TASK DIRECTIONS
Revise the records from the start through the line that contains "exposure: black level correction 0, exposure", changing "developed" to "processed" and leaving everything else the same.

MATERIAL SHOWN
____
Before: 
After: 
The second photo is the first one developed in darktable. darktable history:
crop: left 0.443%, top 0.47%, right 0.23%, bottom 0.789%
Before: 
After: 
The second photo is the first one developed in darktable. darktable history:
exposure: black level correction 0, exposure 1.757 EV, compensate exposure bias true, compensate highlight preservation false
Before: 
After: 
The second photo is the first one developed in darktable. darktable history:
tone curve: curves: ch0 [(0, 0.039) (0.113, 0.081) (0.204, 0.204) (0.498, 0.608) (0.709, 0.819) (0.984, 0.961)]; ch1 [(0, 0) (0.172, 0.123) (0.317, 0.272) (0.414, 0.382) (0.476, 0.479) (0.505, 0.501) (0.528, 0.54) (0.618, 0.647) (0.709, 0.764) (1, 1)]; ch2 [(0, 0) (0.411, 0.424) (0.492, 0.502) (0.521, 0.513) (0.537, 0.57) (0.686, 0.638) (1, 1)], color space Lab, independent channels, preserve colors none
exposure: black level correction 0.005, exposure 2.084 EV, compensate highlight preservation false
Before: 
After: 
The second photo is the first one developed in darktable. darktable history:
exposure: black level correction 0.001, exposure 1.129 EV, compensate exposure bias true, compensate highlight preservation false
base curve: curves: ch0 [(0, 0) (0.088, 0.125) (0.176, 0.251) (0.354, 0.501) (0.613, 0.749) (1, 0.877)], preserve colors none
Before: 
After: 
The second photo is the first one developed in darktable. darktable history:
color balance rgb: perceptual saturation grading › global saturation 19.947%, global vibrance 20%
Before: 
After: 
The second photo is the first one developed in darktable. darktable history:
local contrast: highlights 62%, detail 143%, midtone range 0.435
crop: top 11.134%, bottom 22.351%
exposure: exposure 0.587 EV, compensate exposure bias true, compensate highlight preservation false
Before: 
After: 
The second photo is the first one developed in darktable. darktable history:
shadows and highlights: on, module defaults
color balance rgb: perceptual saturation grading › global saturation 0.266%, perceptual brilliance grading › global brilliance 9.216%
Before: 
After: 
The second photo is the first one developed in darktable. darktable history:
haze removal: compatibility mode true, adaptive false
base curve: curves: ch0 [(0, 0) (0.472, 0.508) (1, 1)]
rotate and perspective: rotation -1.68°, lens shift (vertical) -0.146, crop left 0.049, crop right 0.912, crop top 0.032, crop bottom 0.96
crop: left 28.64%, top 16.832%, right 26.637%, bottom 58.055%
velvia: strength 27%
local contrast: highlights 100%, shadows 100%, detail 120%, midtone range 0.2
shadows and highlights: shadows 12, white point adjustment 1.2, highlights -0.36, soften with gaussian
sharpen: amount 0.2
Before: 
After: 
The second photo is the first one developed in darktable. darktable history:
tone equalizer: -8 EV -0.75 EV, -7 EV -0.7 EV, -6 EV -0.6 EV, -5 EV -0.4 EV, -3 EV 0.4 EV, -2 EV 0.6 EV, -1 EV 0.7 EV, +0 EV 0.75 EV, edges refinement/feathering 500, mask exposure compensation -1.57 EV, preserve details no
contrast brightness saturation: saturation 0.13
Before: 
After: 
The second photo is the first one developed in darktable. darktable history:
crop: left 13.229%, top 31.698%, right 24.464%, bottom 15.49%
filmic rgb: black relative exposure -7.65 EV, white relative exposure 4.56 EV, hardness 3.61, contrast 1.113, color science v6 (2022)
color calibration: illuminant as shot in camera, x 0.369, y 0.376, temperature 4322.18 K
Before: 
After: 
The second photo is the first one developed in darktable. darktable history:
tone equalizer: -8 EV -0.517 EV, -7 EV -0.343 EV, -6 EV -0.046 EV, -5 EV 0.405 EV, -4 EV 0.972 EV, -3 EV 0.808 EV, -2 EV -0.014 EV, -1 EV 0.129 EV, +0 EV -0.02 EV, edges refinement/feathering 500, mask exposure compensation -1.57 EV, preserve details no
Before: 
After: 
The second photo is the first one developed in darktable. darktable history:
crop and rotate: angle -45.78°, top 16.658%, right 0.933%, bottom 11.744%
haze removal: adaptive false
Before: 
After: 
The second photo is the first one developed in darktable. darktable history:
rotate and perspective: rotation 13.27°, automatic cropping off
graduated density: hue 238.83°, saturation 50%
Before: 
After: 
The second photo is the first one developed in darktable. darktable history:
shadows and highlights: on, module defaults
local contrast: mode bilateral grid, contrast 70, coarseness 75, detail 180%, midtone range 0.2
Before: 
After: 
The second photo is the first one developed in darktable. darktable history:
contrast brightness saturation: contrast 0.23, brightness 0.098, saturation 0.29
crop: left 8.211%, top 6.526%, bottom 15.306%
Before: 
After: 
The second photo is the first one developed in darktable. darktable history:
____
REPLY
Before: 
After: 
The second photo is the first one processed in darktable. darktable history:
crop: left 0.443%, top 0.47%, right 0.23%, bottom 0.789%
Before: 
After: 
The second photo is the first one processed in darktable. darktable history:
exposure: black level correction 0, exposure 1.757 EV, compensate exposure bias true, compensate highlight preservation false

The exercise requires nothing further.